Clare, I apologise for helping to change the nature of the discussion from the question, often the way around here. Nigels advise is very good, go down the road well travelled and play a tune that others have paired with ‘The Mist on the Mountain’. Some people use tricks to give tunes in sets a jump by changing keys, perhaps G into A. I would suggest that you pick a simple tune that you know the melody of already, and then you will be a lot more comfortable playing it. Whatever that tune may be, it will probably work on the front or the back of the one you know. Just work out which is easier to go into with where your fingers end up.

Re: How do you put a set together?

While I have not been involved with competition myself, I have heard that there should be no hesitation or gap between tunes.
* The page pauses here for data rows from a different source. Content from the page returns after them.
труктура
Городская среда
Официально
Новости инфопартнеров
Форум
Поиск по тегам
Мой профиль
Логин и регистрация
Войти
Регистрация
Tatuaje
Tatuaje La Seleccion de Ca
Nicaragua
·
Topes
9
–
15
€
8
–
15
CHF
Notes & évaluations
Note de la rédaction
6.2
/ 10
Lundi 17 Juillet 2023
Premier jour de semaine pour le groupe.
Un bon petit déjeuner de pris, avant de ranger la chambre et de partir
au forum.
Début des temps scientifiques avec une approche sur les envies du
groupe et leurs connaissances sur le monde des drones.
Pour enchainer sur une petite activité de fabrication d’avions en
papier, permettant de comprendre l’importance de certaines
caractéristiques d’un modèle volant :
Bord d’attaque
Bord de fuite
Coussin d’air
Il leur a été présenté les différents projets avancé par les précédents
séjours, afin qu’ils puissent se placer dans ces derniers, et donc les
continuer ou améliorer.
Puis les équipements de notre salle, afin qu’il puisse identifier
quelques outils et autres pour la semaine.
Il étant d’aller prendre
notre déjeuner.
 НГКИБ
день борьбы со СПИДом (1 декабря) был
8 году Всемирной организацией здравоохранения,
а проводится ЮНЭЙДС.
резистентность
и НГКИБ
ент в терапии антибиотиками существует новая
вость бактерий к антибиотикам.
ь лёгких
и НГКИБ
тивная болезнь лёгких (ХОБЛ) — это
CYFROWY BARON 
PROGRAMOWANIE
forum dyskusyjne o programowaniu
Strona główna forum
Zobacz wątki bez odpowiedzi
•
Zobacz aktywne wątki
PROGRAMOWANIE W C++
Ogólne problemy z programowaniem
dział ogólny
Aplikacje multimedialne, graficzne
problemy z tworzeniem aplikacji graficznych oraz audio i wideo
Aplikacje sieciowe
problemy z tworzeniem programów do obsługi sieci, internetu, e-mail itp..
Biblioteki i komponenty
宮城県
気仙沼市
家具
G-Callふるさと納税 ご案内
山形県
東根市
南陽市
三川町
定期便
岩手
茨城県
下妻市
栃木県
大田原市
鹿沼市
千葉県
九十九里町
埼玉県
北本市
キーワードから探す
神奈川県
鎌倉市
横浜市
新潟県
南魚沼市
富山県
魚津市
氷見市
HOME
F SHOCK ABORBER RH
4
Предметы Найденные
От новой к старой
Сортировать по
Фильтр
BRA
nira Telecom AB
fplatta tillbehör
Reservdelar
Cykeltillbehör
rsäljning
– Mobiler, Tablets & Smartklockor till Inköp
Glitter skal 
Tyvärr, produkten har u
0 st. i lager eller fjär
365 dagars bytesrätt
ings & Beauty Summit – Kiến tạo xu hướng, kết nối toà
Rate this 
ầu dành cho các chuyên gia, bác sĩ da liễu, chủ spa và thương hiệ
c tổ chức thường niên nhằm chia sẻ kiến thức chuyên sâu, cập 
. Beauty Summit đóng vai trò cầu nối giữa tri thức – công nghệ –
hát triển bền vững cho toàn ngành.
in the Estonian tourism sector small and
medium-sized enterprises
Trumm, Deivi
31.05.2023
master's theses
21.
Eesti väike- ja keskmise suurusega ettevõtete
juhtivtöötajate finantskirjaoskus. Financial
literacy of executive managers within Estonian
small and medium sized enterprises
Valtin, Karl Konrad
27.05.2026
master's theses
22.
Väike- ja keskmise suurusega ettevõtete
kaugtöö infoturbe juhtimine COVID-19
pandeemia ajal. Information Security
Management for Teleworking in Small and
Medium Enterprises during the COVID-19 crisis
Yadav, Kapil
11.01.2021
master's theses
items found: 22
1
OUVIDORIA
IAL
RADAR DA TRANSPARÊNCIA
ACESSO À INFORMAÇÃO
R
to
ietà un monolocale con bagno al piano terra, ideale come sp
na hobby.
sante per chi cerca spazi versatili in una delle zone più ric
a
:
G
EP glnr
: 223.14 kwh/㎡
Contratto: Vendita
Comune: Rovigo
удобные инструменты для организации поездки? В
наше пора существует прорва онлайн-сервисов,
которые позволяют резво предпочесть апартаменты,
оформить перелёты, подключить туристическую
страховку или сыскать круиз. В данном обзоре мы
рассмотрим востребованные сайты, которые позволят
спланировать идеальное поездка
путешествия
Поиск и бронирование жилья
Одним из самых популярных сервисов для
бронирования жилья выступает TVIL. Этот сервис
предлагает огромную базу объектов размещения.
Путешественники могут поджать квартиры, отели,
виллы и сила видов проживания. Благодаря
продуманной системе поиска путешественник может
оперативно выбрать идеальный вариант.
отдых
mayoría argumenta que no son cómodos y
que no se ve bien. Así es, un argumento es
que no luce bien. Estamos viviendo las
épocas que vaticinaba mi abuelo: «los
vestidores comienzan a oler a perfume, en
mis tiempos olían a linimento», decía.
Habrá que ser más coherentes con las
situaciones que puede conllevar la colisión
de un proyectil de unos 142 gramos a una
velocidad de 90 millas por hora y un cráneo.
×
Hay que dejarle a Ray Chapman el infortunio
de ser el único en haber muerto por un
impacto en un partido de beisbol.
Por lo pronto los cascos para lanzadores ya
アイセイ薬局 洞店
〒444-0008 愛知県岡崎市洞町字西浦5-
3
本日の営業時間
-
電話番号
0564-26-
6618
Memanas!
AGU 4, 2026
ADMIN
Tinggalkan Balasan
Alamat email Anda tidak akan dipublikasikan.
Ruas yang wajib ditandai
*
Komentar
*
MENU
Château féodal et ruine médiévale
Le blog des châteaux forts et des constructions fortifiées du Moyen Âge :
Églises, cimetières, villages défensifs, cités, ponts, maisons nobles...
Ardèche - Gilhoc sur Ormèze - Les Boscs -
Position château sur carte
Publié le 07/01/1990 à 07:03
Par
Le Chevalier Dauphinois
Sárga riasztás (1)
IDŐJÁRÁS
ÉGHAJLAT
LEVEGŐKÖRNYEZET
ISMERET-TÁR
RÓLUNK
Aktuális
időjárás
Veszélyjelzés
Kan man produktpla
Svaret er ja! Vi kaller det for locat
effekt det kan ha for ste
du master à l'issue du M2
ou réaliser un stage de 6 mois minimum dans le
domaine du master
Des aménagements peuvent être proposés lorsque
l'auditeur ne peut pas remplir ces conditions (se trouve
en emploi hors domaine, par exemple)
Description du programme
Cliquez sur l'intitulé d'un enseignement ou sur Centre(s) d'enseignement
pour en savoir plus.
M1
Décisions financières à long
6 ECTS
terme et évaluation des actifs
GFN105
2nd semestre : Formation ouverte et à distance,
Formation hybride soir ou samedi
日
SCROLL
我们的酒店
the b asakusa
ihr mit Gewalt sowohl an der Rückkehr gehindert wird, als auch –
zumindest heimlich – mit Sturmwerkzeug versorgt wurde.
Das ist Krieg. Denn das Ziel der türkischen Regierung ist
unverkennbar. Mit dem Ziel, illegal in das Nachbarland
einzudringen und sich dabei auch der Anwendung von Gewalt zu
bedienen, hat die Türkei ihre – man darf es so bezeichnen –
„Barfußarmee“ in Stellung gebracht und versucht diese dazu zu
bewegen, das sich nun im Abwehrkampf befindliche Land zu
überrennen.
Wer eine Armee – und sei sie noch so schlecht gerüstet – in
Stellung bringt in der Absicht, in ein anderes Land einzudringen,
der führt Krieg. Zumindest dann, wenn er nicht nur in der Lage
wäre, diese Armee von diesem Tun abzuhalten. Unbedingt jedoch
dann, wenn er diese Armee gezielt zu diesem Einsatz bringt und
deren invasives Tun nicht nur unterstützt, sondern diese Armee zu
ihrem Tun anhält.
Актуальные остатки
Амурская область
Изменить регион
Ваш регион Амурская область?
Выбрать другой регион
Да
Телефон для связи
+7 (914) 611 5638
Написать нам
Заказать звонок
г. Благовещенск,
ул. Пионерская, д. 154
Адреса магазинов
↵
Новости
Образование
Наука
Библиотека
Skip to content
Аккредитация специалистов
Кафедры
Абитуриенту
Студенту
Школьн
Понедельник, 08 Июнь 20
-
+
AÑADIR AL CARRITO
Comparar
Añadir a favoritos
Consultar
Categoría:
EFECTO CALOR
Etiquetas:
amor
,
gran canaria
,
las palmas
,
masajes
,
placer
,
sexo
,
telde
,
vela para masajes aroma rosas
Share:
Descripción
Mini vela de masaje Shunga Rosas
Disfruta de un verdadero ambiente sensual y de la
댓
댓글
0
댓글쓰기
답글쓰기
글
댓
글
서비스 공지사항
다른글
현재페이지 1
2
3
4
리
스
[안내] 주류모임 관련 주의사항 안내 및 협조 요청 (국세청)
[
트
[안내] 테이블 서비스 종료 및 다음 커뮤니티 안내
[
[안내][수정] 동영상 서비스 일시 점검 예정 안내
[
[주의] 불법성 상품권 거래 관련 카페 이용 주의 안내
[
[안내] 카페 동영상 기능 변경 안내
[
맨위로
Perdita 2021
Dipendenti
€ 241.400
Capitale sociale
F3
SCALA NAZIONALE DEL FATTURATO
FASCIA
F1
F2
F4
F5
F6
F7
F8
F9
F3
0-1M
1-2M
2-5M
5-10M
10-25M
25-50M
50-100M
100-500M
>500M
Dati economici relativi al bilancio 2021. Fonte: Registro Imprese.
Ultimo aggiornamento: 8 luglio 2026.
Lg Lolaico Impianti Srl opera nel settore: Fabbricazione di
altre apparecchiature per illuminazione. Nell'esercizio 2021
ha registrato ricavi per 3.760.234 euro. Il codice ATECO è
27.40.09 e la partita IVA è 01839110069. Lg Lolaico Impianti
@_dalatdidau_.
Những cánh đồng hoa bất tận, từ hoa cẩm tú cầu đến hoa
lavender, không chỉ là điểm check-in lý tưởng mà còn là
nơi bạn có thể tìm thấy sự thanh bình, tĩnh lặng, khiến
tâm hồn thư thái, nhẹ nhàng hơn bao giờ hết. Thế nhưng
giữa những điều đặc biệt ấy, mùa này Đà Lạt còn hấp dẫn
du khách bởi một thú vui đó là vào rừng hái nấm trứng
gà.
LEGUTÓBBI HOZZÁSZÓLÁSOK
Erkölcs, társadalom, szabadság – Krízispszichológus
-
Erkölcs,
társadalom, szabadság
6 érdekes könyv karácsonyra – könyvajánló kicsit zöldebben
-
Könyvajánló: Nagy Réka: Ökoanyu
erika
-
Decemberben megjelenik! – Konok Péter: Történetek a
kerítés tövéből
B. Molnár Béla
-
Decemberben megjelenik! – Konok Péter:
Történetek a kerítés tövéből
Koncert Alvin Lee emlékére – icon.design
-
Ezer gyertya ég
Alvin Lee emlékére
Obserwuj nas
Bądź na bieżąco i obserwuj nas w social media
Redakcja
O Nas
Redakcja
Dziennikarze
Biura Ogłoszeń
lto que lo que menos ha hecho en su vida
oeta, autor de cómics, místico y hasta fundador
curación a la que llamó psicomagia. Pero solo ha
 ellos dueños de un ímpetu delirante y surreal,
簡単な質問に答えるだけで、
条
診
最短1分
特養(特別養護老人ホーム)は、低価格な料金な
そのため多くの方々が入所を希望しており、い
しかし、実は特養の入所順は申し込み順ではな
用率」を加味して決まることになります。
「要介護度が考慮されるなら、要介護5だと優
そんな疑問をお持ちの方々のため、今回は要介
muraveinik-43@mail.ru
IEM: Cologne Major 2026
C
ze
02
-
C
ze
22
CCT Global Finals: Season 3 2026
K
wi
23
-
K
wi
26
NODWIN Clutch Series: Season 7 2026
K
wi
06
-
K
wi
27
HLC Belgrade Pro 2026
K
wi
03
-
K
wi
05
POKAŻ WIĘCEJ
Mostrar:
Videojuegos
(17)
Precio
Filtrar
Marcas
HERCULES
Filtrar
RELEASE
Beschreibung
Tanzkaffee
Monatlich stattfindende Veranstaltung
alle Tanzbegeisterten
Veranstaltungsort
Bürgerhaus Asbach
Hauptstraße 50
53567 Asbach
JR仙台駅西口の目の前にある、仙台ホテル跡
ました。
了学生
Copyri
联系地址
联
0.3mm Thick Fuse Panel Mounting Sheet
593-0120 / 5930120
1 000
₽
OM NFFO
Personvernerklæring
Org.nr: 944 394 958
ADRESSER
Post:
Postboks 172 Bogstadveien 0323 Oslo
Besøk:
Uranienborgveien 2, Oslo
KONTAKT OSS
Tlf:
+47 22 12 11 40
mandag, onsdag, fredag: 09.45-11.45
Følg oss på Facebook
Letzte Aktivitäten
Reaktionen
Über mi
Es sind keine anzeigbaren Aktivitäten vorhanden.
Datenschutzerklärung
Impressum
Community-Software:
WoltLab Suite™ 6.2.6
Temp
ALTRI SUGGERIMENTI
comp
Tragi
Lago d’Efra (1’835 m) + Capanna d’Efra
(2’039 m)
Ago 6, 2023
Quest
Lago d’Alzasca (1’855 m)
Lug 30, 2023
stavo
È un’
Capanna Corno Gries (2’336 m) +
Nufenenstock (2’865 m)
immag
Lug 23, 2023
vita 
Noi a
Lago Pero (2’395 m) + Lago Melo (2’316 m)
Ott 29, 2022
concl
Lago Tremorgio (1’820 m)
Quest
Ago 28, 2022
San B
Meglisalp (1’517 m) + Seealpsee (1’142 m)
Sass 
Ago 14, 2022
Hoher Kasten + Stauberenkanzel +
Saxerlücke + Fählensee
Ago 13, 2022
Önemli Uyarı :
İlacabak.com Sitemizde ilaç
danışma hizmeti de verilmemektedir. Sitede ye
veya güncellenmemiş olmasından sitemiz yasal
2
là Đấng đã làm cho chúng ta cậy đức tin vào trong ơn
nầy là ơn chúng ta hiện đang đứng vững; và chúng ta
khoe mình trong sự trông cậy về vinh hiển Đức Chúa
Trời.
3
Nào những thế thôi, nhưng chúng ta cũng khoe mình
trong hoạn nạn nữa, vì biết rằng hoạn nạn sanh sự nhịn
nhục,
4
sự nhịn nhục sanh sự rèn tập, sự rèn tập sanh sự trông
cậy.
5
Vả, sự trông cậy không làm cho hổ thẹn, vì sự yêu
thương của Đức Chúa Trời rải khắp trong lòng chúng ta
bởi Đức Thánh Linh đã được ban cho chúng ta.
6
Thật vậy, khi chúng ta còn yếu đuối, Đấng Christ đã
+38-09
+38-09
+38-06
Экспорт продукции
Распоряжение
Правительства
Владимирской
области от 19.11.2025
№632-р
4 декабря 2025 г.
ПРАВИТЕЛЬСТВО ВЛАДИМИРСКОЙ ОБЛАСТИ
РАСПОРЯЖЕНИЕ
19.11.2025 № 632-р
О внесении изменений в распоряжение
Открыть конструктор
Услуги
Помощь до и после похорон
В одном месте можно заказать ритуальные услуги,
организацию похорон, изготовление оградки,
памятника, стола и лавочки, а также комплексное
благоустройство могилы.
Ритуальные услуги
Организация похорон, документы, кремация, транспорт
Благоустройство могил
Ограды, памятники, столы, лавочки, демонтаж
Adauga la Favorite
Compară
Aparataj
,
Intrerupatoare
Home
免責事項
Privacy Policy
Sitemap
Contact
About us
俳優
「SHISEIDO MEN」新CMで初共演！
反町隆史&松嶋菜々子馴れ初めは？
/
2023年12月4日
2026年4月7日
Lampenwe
Going from one to another without skipping a beat is something I hear the judges are looking for.
Go into competition with tunes that you know backwards and forwards. Nerves can shave off a bit of your ability, and you are much less likely to go awry with tunes you know well.
Practice, practice, practice, and best of luck to you. No matter how you do, and what the judges think, you will have achieved something admirable just by throwing your hat into the ring!

Re: How do you put a set together?

I think the recent thread on Banish misfortune had some commentary in this matter too, more generally.

Re: How do you put a set together?

Thanks everyone for the feedback, much appreciated. Sorry to resurrect an old discussion, I did search through before I posted but obviously not thoroughly enough. At the moment I’ve settled for Mist on the Mountain followed by Banish Misfortune.

Re: How do you put a set together?

It went well, II had fun and got a trophy for my efforts. Thanks for your help 🙂

Re: How do you put a set together?

Good for you. The fun is the main thing — the trophy a bonus.